A l’aide des pilotes fourni avec l’adaptateur réseau, il est possible de raccorder l’ordinateur sur plusieurs VLANs différents. Le système d’exploitation reconnaîtra alors plusieurs cartes réseaux logique: autant que de réseau sur laquelle cette carte physique est configurée.

3.2 – Client imcompatible VLANs

Dans le cas d’un appareil ancien ne supportant pas cette technologie, celui ci se connectera sur le port non-taggué s’il existe sinon il considérera qu’il est déconnecté du réseau.

4 – D’un VLAN à l’autre

4.1 – Sécurité des données

Les appareils de connexion isolent totalement les réseaux les un des autres. Dans le cas de ports portant plusieurs réseaux virtuels, ceux-ci sont cryptés et ne peuvent en aucun cas être considérés comme étant interconnectés.
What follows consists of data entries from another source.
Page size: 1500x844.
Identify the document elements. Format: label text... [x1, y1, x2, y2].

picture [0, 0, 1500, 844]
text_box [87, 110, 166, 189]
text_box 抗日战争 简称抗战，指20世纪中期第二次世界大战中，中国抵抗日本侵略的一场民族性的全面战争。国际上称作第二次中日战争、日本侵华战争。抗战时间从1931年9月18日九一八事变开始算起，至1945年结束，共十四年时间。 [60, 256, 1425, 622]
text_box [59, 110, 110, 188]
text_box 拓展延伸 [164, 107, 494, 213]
4.2 – Comment interconnecter deux VLANs ?

Par définition, les VLANs sont des réseaux locaux indépendant, il n’est donc possible de les interconnecter que par les moyens habituellement utilisés pour les réseaux non virtuels. L’autre possibilité est de mettre en place un client avec plusieurs interfaces réseaux: pour chacun des VLANs auquel il doit accéder, le client (station de travail, serveur, imprimante etc.) doit posséder une interface réseau configurée pour dialoguer avec le VLAN correspondant (adresse, IP, sous réseau etc.)

Exemple

Pour permettre aux utilisateurs du VLAN « Direction » d’accéder aux VLANs « Administration » et « Production » il faut mettre en place un routeur de trois pattes interconnectant les trois réseaux et appliquant des règles de filtrage.

5 – La gestion des VLANs

5.1 – Importance de la documentation

Afin de garder une trace précise de l’attribution des ports aux VLANs, il est indispensable de garder une trace écrite au moins pour deux raisons:

  • Pouvoir restaurer la configuration d’un switch hors service, même s’il est possible, avec certains appareils de générer une sauvegarde de celle-ci.
  • Voir d’un simple coup d’oeil sans avoir à accéder à la console d’administration à quel VLAN appartient un port particulier.

5.2 – Documentation manuelle

La manière la plus simple de documenter ceci et encore de tenir à jour un journal comportant les entrées de base:

  • Définition de l’appareil concerné
  • Définition des VLANs
  • Allocation des ports
  • Que cela soit sur papier, dans un tableur ou dans une base de donnée, c’est peut-être la meilleure solution existante à ce jour.

    5.3 – Logiciels de gestion

    Certaines entreprises proposent des switchs administrables qui peuvent s’interfacer avec un logciel de gestion avancé pemettant, en autre d’imprimer ces journaux.